Seconde case, il mercato frena

SALICE TERME.Persino l'inossidabile mercato del mattone avrebbe voglia di un nuovo volto del turismo in Oltrepo: sui cartelloni delle immobiliari manca quasi del tutto una categoria di annunci, quelli dell'affitto di case-vacanze. «Noi quei tabelloni li avremmo anche - spiegano gli operatori -, ma non sappiamo che farcene dal momento che chi affitta per una vacanza estiva in Oltrepo è una mosca bianca». Frutto del male oltrepadano recentemente fotografato anche nel libro «Parola d'Oltrepo», di Giovanni Maggi e Marta Raffinetti, ovvero dell'eccessiva vicinanza a Milano e alle grandi realtà del Nord.

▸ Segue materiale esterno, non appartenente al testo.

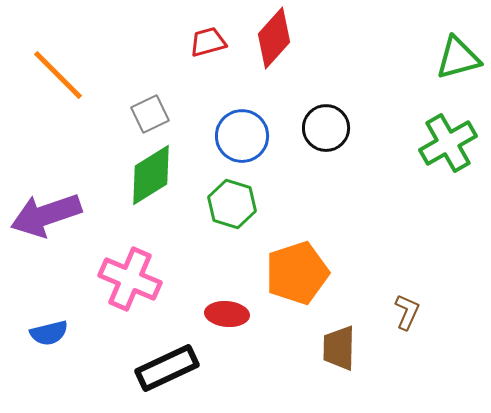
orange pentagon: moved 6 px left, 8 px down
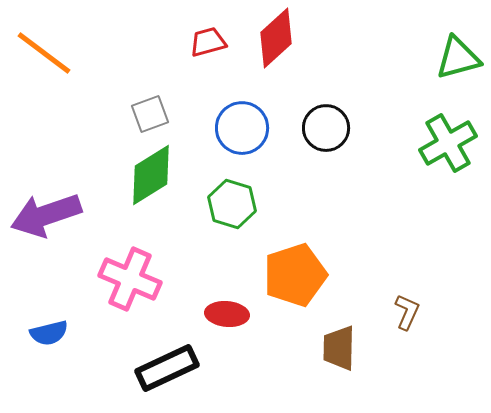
red diamond: moved 2 px right; rotated 6 degrees clockwise
orange line: moved 14 px left, 22 px up; rotated 8 degrees counterclockwise
gray square: rotated 6 degrees clockwise
blue circle: moved 8 px up
orange pentagon: moved 2 px left, 2 px down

Si fa tutto in giornata. E anche il mercato delle seconde case, eccezion fatta per il comprensorio di Salice, sembra vivere una fase di stallo. «La maggior parte dei milanesi che il venerdi arrivano all'ombra delle colline sfruttano abitazioni di famiglia o di parenti - spiegano i professionisti dell'immobiliare -, oggi il numero di chi acquista una seconda abitazione qui da noi si è abbassato. E comunque si cerca di contenere le spese».
Discorso diverso, invece, se si parla di una prima casa: «Va molto meglio ragionando su chi sceglie di trasferire in Oltrepo la propria residenza. Sempre più giovani coppie stanno decidendo di spostarsi alle porte della valle Staffora». L'andamento del mercato immobiliare oltrepadano sembra dire che la qualità della vita c'è, ma che il sistema turistico è ancora alla ricerca di una regia forte e ben integrata. I primi segnali incoraggianti arrivano, ma secondo chi vende immobili devono essere comunicati all'esterno. In pochi sanno che il 13 aprile, la Camera di Commercio ha assegnato il Marchio Turismo di Qualità 2007 a 51 imprese turistiche della provincia di Pavia (ristoranti, hotel e alberghi), più della metà oltrepadane. Il riconoscimento dell'Istituto nazionale ricerche turistiche (UnionCamere) è un premio alle aziende, che dopo un'attenta selezione, superano il giudizio di una apposita commissione e si distinguono per l'offerta turistica che riescono a proporre all'ospite/turista, soprattutto dal punto di vista dell'ospitalità. «Qualcosa si muove - ammettono gli immobiliaristi -, ma il cliente fa ancora troppa fatica a saperlo. In quanto a pubblicità e a marketing territoriale siamo quasi all'anno zero». (e.b.)